We first meet Queen Margaret in the three Henry VI plays. She’s responsible for murdering Richard, Duke of York, and stirring up the trouble that would eventually unseat her husband and condemn her only son to death. She mocks the Duke of York with the destruction of his property and his youngest son’s murder right before she has him killed, although most productions have her performing the murder herself.
Queen Margaret only appears at opportune moments in Richard III to point out uncomfortable truths. Much like the weird sisters.
At the beginning, everyone wants to be rid of her, their temporary rivalries forgotten. They spend an entire scene snipping at each other until she arrives on the scene and then they all turn on her–a fact which she is very gleeful to point out.
What? were you snarling all before I came,
Ready to catch each other by the throat,
And turn all your hatred now on me?
Richard III, Act I, Scene 3, lines 187-189.
She basically tells them all that they should be honoring her, that they’re all usurpers and murderers and that they will all come to a bad end.
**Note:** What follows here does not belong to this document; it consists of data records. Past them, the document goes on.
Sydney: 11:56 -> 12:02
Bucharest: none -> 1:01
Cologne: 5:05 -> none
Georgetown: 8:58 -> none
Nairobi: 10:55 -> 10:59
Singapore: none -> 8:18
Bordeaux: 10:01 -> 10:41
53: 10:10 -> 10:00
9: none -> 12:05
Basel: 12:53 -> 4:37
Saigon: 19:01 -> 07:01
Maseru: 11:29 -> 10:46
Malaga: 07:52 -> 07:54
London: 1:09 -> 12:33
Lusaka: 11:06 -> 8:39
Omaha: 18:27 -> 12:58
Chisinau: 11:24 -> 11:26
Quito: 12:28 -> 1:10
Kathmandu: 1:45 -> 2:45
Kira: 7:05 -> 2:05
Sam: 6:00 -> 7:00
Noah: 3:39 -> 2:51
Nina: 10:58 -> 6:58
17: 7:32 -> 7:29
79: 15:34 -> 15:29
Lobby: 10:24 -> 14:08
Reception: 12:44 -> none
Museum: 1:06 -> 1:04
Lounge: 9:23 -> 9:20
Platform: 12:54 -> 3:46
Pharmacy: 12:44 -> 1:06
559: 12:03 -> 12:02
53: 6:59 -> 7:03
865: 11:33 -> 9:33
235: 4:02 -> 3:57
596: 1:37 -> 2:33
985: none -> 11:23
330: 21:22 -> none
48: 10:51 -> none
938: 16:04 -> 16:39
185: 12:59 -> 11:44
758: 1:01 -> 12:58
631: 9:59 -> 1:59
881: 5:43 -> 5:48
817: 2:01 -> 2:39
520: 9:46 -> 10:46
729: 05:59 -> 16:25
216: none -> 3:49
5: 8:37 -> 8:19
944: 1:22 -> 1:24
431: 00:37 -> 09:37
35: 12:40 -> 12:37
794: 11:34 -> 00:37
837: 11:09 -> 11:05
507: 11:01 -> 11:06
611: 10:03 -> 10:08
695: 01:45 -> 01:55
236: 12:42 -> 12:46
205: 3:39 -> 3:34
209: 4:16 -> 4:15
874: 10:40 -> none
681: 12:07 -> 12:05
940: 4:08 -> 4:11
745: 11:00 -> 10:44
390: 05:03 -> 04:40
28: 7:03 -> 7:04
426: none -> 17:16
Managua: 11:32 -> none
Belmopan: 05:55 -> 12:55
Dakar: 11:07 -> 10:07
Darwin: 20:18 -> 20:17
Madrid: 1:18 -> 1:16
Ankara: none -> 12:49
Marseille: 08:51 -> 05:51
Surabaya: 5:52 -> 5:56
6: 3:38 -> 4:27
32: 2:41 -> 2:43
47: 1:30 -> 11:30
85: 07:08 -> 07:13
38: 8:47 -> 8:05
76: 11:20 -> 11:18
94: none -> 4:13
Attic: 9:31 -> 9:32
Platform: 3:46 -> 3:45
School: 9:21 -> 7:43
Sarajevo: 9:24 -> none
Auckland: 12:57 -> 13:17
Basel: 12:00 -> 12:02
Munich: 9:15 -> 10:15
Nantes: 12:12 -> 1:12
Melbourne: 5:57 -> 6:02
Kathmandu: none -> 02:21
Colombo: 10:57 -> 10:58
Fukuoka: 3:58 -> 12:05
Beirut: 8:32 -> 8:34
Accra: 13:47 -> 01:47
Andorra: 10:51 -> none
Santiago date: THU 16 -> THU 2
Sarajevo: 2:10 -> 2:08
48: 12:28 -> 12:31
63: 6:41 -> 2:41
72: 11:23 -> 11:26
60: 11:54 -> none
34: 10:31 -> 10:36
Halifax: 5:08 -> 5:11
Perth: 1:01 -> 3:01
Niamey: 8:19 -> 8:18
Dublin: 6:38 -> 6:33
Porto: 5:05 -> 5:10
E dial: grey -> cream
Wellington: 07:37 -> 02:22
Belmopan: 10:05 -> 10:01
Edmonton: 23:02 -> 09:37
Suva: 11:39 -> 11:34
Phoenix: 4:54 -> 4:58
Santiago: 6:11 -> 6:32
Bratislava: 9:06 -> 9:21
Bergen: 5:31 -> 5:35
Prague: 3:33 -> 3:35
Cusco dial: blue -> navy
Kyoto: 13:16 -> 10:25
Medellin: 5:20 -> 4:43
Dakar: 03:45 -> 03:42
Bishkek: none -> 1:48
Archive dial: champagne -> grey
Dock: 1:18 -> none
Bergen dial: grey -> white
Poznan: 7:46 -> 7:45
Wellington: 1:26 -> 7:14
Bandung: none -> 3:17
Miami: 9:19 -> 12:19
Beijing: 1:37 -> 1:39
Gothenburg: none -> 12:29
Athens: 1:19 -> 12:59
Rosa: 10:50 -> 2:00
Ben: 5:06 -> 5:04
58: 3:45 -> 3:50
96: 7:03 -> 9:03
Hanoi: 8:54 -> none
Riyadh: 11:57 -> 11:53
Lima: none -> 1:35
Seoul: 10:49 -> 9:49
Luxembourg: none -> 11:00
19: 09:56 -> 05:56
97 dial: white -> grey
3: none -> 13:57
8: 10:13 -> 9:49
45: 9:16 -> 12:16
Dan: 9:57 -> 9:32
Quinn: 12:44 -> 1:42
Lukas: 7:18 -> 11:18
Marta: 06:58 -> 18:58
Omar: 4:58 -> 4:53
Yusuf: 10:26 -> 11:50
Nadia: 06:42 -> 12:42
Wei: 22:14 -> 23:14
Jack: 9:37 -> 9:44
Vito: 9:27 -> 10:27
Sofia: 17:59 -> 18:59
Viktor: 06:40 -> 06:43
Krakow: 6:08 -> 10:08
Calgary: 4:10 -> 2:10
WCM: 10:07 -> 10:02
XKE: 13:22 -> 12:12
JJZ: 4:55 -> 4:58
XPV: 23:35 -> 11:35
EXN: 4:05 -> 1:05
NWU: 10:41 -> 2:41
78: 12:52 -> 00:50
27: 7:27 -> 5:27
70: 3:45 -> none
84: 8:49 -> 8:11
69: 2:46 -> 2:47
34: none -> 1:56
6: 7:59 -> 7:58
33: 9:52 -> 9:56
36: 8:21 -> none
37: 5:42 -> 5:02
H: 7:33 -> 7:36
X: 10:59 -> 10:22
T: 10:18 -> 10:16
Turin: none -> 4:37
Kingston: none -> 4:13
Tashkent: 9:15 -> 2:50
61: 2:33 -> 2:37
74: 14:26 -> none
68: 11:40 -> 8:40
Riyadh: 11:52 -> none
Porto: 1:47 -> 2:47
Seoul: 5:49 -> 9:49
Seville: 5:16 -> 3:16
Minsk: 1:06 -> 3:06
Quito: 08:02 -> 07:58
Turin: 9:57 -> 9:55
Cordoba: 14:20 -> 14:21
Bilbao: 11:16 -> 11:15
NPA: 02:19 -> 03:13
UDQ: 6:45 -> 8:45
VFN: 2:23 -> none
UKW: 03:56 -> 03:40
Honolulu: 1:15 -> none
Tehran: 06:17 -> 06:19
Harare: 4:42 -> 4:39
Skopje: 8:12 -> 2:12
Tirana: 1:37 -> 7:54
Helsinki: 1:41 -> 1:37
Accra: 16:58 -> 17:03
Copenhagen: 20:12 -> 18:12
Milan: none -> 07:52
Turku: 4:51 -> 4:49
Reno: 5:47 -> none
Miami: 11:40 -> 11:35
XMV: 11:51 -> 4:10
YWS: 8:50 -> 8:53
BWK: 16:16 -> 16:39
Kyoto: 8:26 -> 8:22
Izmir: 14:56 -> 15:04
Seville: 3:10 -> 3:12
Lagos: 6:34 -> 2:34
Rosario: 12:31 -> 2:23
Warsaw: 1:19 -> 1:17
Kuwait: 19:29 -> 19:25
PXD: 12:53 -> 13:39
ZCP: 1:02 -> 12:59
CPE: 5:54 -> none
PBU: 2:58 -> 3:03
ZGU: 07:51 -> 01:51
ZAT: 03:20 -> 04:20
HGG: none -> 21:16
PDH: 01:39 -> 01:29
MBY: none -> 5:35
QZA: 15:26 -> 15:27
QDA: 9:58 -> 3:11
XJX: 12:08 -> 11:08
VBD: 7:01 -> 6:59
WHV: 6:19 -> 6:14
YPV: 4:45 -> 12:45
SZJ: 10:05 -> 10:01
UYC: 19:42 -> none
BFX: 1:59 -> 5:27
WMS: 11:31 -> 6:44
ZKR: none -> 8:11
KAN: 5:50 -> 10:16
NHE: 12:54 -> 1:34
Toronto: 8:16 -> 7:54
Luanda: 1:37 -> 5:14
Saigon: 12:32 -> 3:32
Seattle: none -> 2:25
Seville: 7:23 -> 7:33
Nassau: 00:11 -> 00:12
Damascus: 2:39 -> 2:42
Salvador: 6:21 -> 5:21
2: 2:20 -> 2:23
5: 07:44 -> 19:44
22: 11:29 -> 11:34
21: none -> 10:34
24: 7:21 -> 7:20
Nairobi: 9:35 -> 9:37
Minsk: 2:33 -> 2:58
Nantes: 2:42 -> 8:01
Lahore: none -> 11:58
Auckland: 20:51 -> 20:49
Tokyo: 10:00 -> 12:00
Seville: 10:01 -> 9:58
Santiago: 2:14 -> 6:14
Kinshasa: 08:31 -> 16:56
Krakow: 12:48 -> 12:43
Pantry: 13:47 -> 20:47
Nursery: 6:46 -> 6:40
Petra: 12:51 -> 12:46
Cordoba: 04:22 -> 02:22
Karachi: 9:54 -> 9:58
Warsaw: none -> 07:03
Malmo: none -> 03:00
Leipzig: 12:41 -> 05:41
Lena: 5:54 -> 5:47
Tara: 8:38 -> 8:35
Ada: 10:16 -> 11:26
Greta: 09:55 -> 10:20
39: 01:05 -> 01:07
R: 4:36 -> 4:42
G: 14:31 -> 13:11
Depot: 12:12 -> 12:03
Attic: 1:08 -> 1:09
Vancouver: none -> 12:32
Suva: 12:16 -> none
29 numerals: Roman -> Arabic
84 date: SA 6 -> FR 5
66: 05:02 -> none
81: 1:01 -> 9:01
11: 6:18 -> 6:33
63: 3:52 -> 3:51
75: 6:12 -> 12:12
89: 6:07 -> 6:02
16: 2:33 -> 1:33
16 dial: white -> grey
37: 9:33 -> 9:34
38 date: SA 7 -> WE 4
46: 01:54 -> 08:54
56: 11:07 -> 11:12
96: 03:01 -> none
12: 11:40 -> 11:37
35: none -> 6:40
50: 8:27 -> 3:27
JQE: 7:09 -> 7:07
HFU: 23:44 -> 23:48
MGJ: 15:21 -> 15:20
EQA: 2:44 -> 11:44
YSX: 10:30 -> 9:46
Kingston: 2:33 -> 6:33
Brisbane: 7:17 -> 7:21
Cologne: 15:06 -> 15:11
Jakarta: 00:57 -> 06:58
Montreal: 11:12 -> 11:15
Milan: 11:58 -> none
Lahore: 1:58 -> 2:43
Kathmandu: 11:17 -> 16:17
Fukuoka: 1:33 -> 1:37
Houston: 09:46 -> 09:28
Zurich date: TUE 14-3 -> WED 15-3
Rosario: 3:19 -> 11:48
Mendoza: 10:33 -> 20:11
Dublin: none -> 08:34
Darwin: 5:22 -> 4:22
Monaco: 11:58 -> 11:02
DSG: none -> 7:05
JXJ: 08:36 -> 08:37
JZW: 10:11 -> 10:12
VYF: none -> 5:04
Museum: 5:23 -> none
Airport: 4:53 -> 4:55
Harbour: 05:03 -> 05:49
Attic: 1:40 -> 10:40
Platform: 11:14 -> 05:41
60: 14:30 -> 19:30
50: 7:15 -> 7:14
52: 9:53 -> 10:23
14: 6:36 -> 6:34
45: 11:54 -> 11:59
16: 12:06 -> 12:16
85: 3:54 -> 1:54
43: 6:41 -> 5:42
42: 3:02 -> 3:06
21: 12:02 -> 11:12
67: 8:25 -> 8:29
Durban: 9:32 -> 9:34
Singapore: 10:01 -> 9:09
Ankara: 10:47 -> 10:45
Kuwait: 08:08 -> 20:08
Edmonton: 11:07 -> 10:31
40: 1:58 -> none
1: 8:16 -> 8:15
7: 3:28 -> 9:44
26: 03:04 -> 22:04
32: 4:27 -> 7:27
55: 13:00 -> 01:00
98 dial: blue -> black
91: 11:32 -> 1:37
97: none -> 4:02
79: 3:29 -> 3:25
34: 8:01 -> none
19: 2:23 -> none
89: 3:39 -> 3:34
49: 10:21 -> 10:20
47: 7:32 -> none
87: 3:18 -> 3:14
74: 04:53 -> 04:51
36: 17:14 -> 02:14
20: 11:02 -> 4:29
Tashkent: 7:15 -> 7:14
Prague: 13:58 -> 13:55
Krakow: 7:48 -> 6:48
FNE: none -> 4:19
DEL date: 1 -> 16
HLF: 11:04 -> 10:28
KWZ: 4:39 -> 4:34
She even foretells that Queen Elizabeth will seek out her help before it’s all over. And that Richard is a “bottled spider” and will betray them all.
After Queen Elizabeth’s two youngest sons, the princes, are murdered, Margaret casually brings her own sorrows into it again, even telling the Duchess of York and the Queen to their faces that their Edward (both king and prince) were justly slain for her own Edward. It’s as bold as Lady Macbeth proposing to her husband they murder Duncan.
And, by the way, Queen Elizabeth does ask for her help in learning to curse. Oddly enough, just like the weird sisters, this scene is the last time we’ll see Margaret in the play. Her bloody work is over and her curses have been fulfilled.
Just like Birnan wood marching to Dunsinane hill.
Where are they? Gone? Let this pernicious hour / Stand aye accursed in the calendar! Macbeth, Act IV, Scene 1, lines 133-134.
If you really want a good, juicy breakdown of the historical Margaret, read Dan Jones’ books, especially his The War of the Roses: The Fall of the Plantagenets and the Rise of the Tudors. He tells you ALL the shenanigans that were going on at the time!